Workers in the luxury hotel are likewise expected to anticipate guests’ needs, a process in which the definition of “needs” expands to include what might otherwise be considered “desires.” The Ritz-Carlton's credo, for example, includes the commitment to fulfill even the guest's “unexpressed wishes and needs.” The general manager of the Peninsula Beverly Hills, Ali Kasikci, told a reporter, “Waiting for customers to tell you what they need is like driving your car by looking in the rearview mirror.”33 Workers must be on the lookout for needs the guest might not articulate or even be aware of. Concierges, for example, stood armed with umbrellas for guests who were on their way out and might not know that it was raining. Antonio, a guest services manager at the Luxury Garden, advised me always to offer soup to guests who mentioned they were not feeling well, thereby actually creating a need rather than anticipating an existing need. Needs anticipation may also include withholding information or refraining from taking some kind of action; for example, I was cautioned not to tell a guest that he had been upgraded when the person he was traveling with had not been.

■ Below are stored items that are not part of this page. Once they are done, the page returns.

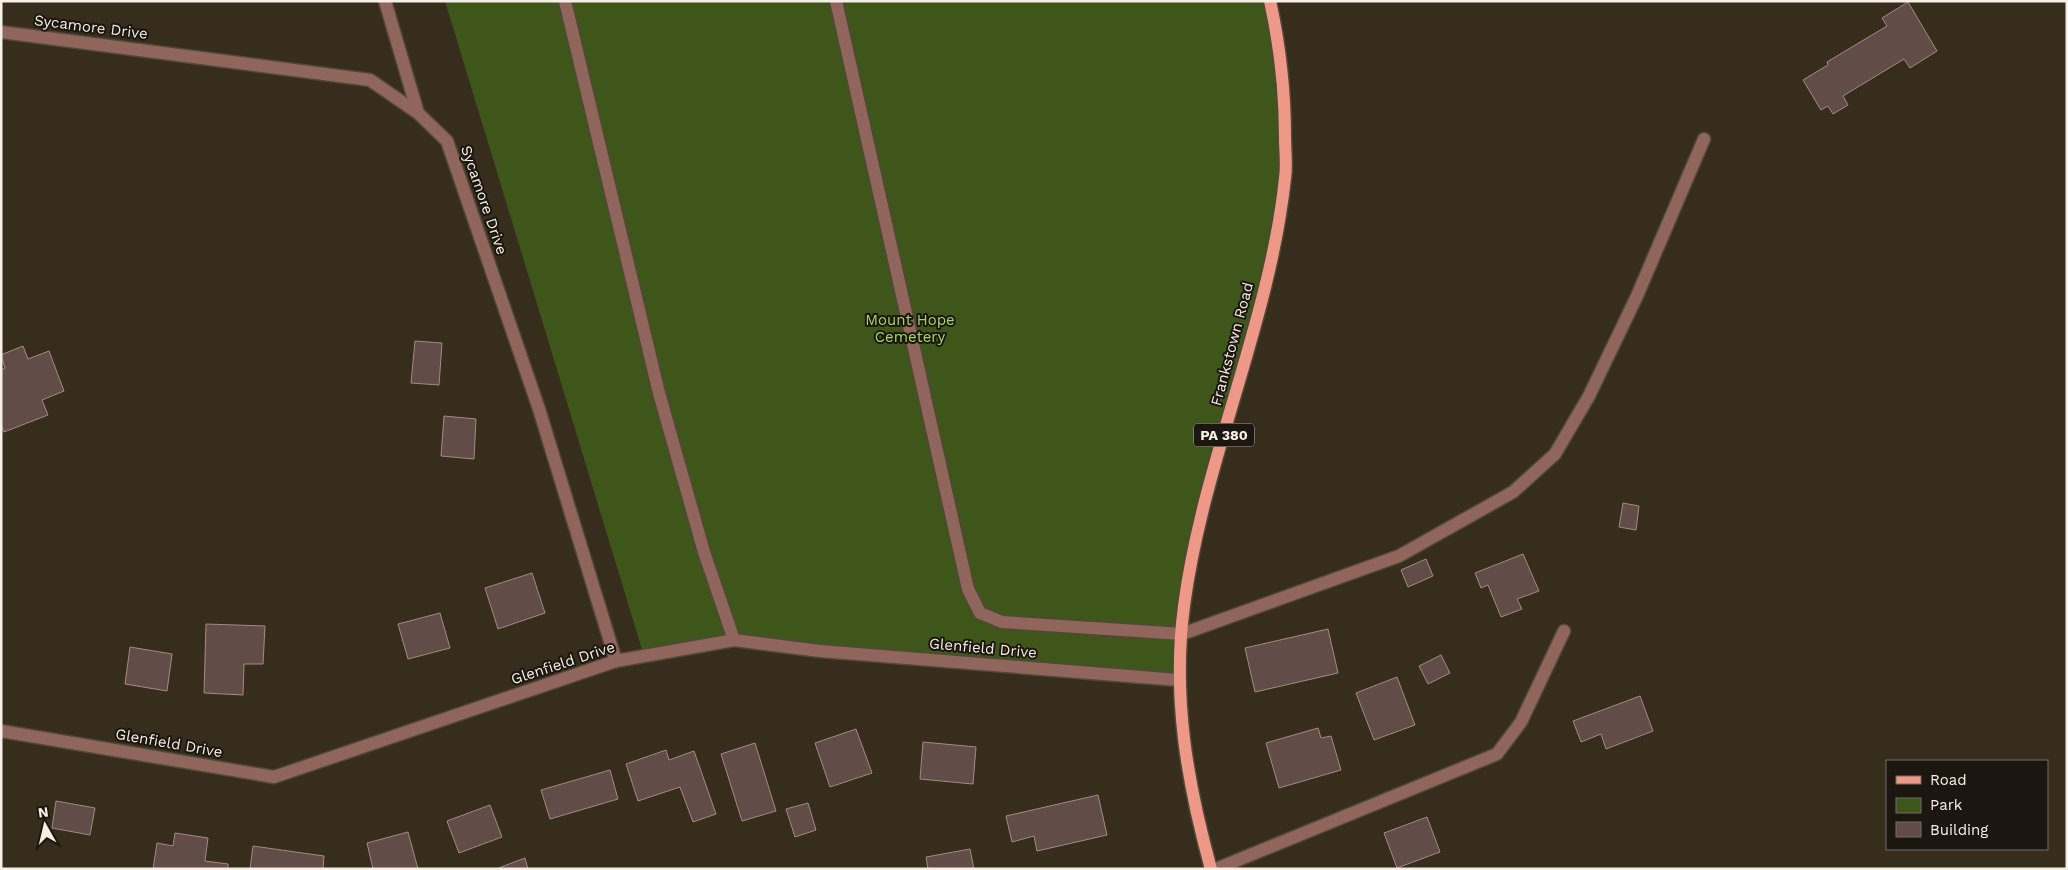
<svg xmlns="http://www.w3.org/2000/svg" width="2068" height="870" viewBox="0 0 2068 870" font-family="'Work Sans',sans-serif">
<style>
.green{fill:#3f561a}
.building{fill:#614c48;stroke:#a38a86}
.lines{fill:none;stroke-linecap:round;stroke-linejoin:round}
.service-casing{stroke:#524839;stroke-width:15}
.minor-casing{stroke:#524839;stroke-width:15}
.primary-casing{stroke:#524839;stroke-width:15}
.service{stroke:#8f655c;stroke-width:12}
.minor{stroke:#8f655c;stroke-width:12}
.primary{stroke:#ee9887;stroke-width:12}
.labels{text-anchor:middle;stroke-width:4;stroke-linejoin:round;paint-order:stroke}
.shield{fill:#1b160f;stroke:#b4aea6;stroke-width:1}
.shield-label{font-size:14px;font-weight:bold;fill:#f6efe6}
.street-label{font-size:15px;fill:#f6efe6;stroke:#1b160f}
.park-label{font-size:15px;fill:#a8d761;stroke:#1b160f}
</style>
<rect width="100%" height="100%" fill="#372d1d"/>
<!-- green -->
<path class="green" d="M445,1h825l16,176 -15,85 -75,276 -18,142 -444,-40 -90,16z"/>
<!-- building -->
<g class="building">
<path d="M1908,2l29,49 -27,17 -6,-9 -61,37 5,9 -15,9 -5,-8 -7,4 -18,-30 25,-15 -1,-3 60,-36 -5,-8z"/>
<path d="M415,341l27,2 -3,42 -28,-2z"/>
<path d="M23,346l5,13 21,-8 15,40 -22,9 6,15 -44,17 -3,-7v-55l4,-2 -4,-13z"/>
<path d="M444,416l32,3 -2,40 -33,-3z"/>
<path d="M1623,503l16,3 -3,24 -17,-3z"/>
<path d="M1523,554l16,37 -22,8 5,10 -21,8 -13,-32 -7,3 -6,-15z"/>
<path d="M1426,559l7,17 -25,11 -7,-17z"/>
<path d="M532,573l13,40 -47,16 -13,-41z"/>
<path d="M440,613l10,35 -42,11 -10,-35z"/>
<path d="M206,624l59,2 -2,38h-19l-1,31 -39,-2z"/>
<path d="M1328,629l10,44 -83,19 -10,-44z"/>
<path d="M130,647l42,7 -5,37 -42,-7z"/>
<path d="M1441,655l9,18 -22,11 -9,-18z"/>
<path d="M1397,677l18,48 -41,15 -18,-47z"/>
<path d="M1640,696l13,35 -47,18 -5,-15 -20,8 -8,-21z"/>
<path d="M1318,728l3,10 10,-2 10,34 -62,18 -13,-45z"/>
<path d="M856,729l16,44 -42,14 -15,-44z"/>
<path d="M923,742l53,5 -3,37 -53,-5z"/>
<path d="M755,743l21,68 -34,10 -21,-67z"/>
<path d="M666,750l3,10 25,-9 22,63 -23,8 -13,-35 -42,14 -12,-37z"/>
<path d="M610,770l8,29 -68,20 -9,-29z"/>
<path d="M1098,795l9,40 -70,16 -3,-15 -22,6 -6,-26z"/>
<path d="M56,801l39,7 -5,27 -38,-7z"/>
<path d="M808,803l8,27 -21,7 -9,-28z"/>
<path d="M490,805l12,32 -43,16 -12,-32z"/>
<path d="M1427,817l13,35 -43,16 -13,-35z"/>
<path d="M408,832l10,37h-45l-6,-26z"/>
<path d="M175,833l33,5 -3,23 23,3v5h-75l4,-26 16,3z"/>
<path d="M253,846l71,10 -1,13h-73z"/>
<path d="M970,849l4,20h-46l-2,-12z"/>
<path d="M525,858l3,11h-32z"/>
</g>
<g class="lines">
<!-- service casing -->
<g class="service-casing">
<g id="service">
<path d="M565,1l94,392 45,159 30,88"/>
<path d="M836,1l132,588 12,24 22,9 180,12"/>
<path d="M1216,869l281,-115 24,-32 43,-91"/>
</g>
</g>
<!-- minor casing -->
<g class="minor-casing">
<g id="minor">
<path d="M385,1l33,112"/>
<path d="M1,32l369,48 48,33 29,28 92,268 77,252"/>
<path d="M1182,634l217,-78 114,-64 42,-38 34,-58 48,-100 67,-157"/>
<path d="M1,731l273,46 342,-116 118,-21 86,11 358,29"/>
</g>
</g>
<!-- primary casing -->
<g class="primary-casing">
<path id="primary" d="M1211,869c-24,-87 -39,-173 -27,-263 19,-145 86,-284 101,-428 2,-13 0,-27 0,-40 0,-46 -5,-92 -15,-137"/>
</g>
<!-- service -->
<use href="#service" class="service"/>
<!-- minor -->
<use href="#minor" class="minor"/>
<!-- primary -->
<use href="#primary" class="primary"/>
</g>
<g class="labels">
<!-- shield labels -->
<rect class="shield" x="1194" y="423.5" width="60" height="23" rx="4"/>
<g class="shield-label">
<text x="1224" y="440">PA 380</text>
</g>
<!-- street labels -->
<g class="street-label">
<text transform="translate(91 27) rotate(7)" y="5">Sycamore Drive</text>
<text transform="translate(484 200) rotate(71)" y="5">Sycamore Drive</text>
<text transform="translate(1232 344) rotate(-75)" y="5">Frankstown Road</text>
<text transform="translate(983 648) rotate(5)" y="5">Glenfield Drive</text>
<text transform="translate(563 663) rotate(-18)" y="5">Glenfield Drive</text>
<text transform="translate(169 743) rotate(10)" y="5">Glenfield Drive</text>
</g>
<!-- park labels -->
<g class="park-label">
<text x="910" y="325">Mount Hope<tspan x="910" dy="17">Cemetery</tspan></text>
</g>
</g>
<!-- border -->
<rect width="2068" height="870" fill="none" stroke="#f6efe6" stroke-width="5"/>
<!-- legend -->
<rect x="1886" y="760" width="162" height="90" fill="#1b160f" stroke="#736d65"/>
<rect x="1896" y="776" width="25" height="8" fill="#ee9887" stroke="#736d65"/>
<text x="1930" y="785" font-size="15" fill="#f6efe6">Road</text>
<rect x="1896" y="798" width="25" height="15" fill="#3f561a" stroke="#736d65"/>
<text x="1930" y="810" font-size="15" fill="#f6efe6">Park</text>
<rect x="1896" y="822" width="25" height="15" fill="#614c48" stroke="#736d65"/>
<text x="1930" y="835" font-size="15" fill="#f6efe6">Building</text>
<!-- north arrow -->
<g transform="translate(45 825) rotate(352)" stroke="#1b160f" stroke-width="4" paint-order="stroke">
<path d="M0-4L9 19L0 12L-9 19Z" fill="#f6efe6"/>
<text y="-8" font-size="14" font-weight="bold" text-anchor="middle" fill="#f6efe6">N</text>
</g>
</svg>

Needs anticipation also entails reading the guest's demeanor, picking up subtle cues to predict her needs and desires. Sydney, a guest services manager at the Luxury Garden, told me, “You have to know what they want that they aren't telling you, because if you don't they won't like what you get them.” When a guest asks the concierge to recommend a restaurant, the concierge must (in addition to asking the guest about his tastes, of course) take into account factors such as where he is from, how old he is, and how sophisticated he appears, in order to increase the chances of making an appropriate choice. If the guest is older and appears unschooled in upscale dining, he may receive a reservation at a chain steakhouse; if a visitor from New York requests information on local entertainment, the concierge will not recommend the traveling version of the latest Broadway hit. In employee training sessions at the Luxury Garden, Alice, the human resources manager, encouraged workers to use visual clues to offer the guests something they might need. On one occasion she role-played a woman massaging her neck and seeming tired and another guest arriving with a crying baby, then asked what we would do to meet the needs they were not expressing verbally (the answers: offer the tired guest a place to sit down and give the mother a private space even if her room is not ready).

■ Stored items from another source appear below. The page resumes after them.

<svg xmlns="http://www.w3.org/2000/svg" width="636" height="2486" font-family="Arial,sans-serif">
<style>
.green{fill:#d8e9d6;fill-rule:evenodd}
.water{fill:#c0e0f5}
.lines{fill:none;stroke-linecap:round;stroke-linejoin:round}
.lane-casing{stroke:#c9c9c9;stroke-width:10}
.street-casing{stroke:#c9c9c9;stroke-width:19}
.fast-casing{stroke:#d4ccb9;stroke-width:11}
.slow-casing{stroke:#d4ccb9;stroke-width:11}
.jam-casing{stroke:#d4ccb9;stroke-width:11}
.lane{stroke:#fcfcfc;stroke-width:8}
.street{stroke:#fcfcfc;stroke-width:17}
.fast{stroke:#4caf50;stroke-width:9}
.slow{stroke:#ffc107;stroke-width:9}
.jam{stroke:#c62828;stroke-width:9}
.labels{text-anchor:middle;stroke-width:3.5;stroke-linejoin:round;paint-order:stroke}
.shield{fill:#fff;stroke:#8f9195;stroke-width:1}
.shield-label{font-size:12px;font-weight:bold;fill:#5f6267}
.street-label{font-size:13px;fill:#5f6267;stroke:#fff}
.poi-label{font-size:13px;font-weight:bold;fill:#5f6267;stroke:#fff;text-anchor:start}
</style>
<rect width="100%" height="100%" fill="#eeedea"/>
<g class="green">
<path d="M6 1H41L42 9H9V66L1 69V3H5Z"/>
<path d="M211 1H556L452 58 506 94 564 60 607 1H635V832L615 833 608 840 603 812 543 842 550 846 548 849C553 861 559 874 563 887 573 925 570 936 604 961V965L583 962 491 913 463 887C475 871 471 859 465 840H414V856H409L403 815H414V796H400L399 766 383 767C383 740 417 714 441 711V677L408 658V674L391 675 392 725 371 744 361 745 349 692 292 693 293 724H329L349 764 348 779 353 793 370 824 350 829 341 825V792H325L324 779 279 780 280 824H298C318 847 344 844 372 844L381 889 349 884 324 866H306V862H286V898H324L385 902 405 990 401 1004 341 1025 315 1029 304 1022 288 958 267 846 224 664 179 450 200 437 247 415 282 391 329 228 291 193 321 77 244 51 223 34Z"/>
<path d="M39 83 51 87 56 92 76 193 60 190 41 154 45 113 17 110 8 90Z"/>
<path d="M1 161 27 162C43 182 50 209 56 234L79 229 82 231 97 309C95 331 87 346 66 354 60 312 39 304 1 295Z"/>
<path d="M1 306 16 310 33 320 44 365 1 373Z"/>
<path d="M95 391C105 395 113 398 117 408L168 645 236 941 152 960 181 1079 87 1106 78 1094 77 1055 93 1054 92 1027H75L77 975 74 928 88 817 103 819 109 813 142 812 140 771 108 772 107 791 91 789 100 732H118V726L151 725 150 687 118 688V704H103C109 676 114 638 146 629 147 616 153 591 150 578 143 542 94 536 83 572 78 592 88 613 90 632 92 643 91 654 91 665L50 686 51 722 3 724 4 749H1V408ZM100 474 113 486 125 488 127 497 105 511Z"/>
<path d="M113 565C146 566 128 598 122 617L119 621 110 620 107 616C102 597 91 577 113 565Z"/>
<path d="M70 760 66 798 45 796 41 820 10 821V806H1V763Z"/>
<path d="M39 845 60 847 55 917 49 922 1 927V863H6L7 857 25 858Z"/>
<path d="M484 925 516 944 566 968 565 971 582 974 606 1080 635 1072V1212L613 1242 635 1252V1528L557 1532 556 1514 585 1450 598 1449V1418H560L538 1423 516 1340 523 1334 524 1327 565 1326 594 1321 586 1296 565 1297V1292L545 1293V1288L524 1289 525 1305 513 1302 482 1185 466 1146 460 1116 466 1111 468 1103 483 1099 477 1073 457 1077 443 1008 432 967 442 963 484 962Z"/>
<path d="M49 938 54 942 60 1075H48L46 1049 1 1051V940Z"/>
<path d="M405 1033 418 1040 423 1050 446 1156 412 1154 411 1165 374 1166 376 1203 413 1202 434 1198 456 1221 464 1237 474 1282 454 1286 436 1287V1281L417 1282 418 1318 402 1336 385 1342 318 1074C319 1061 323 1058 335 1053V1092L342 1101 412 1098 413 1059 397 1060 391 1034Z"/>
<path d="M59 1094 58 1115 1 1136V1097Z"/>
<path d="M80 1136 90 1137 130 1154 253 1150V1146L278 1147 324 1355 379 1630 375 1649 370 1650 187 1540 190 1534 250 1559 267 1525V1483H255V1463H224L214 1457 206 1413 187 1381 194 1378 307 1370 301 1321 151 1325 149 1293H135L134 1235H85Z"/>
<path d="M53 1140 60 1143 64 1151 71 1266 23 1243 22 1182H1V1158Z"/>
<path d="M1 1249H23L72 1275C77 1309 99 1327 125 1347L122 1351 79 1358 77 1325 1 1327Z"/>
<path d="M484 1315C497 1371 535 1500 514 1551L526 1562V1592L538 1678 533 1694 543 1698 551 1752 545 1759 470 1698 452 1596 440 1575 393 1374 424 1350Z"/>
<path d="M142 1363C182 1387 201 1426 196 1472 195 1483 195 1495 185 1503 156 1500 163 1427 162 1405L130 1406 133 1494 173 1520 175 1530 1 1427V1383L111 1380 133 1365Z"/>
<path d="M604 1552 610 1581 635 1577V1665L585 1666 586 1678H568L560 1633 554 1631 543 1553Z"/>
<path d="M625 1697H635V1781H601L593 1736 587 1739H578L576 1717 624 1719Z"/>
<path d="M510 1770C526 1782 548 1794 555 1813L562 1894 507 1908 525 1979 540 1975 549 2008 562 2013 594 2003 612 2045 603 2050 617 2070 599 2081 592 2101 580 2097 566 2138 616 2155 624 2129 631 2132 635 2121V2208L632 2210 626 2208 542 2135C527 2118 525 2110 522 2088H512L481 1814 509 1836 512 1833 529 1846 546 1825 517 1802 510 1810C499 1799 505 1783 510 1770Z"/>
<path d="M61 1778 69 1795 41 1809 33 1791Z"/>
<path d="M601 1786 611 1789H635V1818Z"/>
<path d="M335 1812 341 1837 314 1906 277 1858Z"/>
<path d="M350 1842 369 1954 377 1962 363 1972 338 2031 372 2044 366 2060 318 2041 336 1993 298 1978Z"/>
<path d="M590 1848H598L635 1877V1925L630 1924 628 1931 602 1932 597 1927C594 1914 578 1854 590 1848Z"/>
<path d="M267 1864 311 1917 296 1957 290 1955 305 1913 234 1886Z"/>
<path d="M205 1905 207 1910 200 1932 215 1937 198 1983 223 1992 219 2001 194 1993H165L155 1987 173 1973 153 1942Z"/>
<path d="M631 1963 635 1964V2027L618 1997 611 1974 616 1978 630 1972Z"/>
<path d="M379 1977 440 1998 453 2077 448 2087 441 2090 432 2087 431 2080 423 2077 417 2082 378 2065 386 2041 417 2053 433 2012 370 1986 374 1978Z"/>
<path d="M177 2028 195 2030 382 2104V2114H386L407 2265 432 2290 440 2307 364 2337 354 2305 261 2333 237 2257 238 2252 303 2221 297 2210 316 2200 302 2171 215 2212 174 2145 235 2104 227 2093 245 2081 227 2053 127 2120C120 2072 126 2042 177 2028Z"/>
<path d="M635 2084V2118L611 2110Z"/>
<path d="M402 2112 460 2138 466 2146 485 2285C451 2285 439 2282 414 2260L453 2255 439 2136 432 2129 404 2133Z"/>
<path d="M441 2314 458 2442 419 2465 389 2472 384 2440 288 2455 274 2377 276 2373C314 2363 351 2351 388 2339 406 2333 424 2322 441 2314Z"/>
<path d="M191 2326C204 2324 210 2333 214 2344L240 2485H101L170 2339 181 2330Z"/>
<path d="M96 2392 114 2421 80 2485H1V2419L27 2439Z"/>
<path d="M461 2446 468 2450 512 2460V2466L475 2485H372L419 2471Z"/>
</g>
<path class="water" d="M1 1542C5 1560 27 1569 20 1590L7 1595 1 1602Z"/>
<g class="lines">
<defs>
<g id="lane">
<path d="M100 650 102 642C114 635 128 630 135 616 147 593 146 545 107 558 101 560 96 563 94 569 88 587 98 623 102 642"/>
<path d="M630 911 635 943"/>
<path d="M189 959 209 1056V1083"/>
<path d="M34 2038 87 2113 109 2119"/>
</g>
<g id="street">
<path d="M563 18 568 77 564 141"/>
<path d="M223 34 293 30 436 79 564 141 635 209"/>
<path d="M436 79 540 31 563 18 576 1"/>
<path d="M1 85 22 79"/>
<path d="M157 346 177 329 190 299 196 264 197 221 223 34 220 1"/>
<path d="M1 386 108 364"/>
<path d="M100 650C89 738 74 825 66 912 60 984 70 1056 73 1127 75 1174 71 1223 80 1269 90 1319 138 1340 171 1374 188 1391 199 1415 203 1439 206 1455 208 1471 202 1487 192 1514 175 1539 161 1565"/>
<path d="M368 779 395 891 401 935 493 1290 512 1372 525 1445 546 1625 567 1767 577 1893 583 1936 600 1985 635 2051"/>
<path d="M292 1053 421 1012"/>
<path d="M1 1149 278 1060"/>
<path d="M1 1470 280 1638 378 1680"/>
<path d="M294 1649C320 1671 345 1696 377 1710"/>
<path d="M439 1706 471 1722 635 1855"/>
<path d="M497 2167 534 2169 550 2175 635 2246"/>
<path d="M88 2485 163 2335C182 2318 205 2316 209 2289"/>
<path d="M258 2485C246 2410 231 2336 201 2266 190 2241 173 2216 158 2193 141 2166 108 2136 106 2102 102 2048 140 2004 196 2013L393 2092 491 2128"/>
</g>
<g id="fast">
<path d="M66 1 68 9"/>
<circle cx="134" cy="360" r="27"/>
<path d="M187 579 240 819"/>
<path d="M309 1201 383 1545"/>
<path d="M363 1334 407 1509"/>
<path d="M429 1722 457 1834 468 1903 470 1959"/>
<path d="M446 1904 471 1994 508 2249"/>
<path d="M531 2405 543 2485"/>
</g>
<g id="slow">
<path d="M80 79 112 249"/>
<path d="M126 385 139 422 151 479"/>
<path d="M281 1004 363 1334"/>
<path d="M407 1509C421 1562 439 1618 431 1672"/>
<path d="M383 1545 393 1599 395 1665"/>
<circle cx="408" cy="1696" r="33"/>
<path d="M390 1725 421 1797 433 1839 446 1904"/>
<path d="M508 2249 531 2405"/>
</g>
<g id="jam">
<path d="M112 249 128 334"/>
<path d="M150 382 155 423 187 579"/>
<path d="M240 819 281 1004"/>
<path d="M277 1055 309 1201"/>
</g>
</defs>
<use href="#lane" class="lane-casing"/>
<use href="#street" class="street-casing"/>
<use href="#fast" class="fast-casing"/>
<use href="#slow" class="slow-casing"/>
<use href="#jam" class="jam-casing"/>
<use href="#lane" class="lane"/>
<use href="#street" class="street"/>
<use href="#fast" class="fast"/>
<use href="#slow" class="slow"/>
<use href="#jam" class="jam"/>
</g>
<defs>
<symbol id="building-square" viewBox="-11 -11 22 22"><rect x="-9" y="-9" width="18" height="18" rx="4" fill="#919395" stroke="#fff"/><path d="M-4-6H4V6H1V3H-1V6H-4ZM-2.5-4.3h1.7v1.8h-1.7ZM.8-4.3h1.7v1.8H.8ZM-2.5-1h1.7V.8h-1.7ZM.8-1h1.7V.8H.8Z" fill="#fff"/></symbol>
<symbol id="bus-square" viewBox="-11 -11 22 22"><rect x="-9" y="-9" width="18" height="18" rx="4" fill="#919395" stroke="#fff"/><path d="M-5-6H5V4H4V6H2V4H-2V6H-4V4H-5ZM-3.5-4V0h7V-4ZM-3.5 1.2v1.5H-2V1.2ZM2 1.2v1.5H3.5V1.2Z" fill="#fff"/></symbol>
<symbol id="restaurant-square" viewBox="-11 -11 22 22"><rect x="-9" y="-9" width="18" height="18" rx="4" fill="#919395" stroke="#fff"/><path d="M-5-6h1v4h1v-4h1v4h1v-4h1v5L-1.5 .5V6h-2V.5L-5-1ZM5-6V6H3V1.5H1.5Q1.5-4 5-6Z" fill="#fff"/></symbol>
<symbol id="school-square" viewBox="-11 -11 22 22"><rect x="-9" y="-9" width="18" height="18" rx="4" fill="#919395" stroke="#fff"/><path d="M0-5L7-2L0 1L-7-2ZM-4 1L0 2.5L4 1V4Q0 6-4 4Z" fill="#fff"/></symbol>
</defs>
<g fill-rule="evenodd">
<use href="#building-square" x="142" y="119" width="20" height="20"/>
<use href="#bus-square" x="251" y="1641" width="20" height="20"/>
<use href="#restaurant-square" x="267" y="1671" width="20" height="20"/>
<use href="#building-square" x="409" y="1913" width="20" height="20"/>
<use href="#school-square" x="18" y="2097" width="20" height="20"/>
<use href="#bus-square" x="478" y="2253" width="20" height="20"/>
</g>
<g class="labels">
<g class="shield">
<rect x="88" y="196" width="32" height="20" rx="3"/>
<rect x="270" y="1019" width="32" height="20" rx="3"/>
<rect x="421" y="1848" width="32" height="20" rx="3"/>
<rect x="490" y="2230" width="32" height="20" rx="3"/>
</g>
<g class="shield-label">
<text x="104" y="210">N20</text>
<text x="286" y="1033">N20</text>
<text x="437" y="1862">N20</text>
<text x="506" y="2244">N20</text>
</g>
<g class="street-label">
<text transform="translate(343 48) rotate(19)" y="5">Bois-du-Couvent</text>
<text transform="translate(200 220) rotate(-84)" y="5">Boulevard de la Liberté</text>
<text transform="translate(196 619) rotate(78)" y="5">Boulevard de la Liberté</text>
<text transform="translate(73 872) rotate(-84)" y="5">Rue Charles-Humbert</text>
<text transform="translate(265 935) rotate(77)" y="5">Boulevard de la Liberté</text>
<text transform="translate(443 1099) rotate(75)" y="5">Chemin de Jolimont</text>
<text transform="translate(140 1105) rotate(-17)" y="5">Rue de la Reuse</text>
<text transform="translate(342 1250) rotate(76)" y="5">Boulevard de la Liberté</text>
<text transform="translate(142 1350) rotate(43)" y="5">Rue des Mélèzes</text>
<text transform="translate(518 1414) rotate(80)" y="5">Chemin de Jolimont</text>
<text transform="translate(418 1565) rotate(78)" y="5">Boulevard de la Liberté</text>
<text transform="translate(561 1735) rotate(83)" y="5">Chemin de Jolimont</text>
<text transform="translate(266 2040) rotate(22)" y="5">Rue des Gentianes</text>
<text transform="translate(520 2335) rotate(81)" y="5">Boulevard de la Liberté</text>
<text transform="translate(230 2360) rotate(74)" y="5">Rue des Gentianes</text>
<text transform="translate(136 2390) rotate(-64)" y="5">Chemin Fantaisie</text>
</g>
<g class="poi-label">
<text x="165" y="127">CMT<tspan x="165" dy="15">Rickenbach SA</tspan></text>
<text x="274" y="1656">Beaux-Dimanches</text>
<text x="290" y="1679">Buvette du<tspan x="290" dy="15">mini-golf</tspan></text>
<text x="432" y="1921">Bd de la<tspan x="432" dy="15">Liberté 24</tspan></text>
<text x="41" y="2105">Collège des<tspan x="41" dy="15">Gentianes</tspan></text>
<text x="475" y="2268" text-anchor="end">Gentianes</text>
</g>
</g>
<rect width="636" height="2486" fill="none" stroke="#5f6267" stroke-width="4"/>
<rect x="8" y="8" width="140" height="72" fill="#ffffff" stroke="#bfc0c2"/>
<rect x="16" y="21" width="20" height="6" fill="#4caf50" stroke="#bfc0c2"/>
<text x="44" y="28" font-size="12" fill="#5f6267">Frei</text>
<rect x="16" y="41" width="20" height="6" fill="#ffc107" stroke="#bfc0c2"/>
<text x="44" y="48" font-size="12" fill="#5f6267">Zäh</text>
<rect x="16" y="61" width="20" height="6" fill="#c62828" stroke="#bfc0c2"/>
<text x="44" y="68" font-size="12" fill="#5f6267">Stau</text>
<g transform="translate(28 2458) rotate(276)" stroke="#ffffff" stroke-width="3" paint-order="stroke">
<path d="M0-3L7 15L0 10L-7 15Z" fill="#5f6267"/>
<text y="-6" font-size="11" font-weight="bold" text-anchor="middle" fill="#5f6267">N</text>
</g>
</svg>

Guests appreciate needs anticipation. One visitor to the Luxury Garden wrote on a comment card: “Housekeeper apparently saw cold medicine next to the rollaway bed for our 10 year old daughter and thoughtfully left an extra box of tissues! Great attention to detail!!” Herbert, a businessman in food manufacturing, recounted approvingly that after hearing that his young son was going to a baseball game, workers at an upscale hotel left cookies, milk, and a baseball hat in the room for him. Shirley, a leisure traveler, was amazed when tea was delivered unexpectedly upon her arrival at one fancy hotel:
We'd checked into our room, and there was a knock on the door, and they brought chamomile tea and cookies. It was just those sorts of things, those unanticipated, delightful little things. You didn't even know you wanted chamomile tea, and it was the perfect thing…. I think it's a combination of anticipating your needs but doing it in a way that's sort of invisible, that doesn't draw attention to itself, that it sort of magically happens without you seeing how it happens, but it's as if they knew what you were thinking two seconds before you thought of it.
Although these practices are known in the industry as needs anticipation, these examples demonstrate that the process also creates desires, by providing things “you didn't even know you wanted,” and then codes them as needs.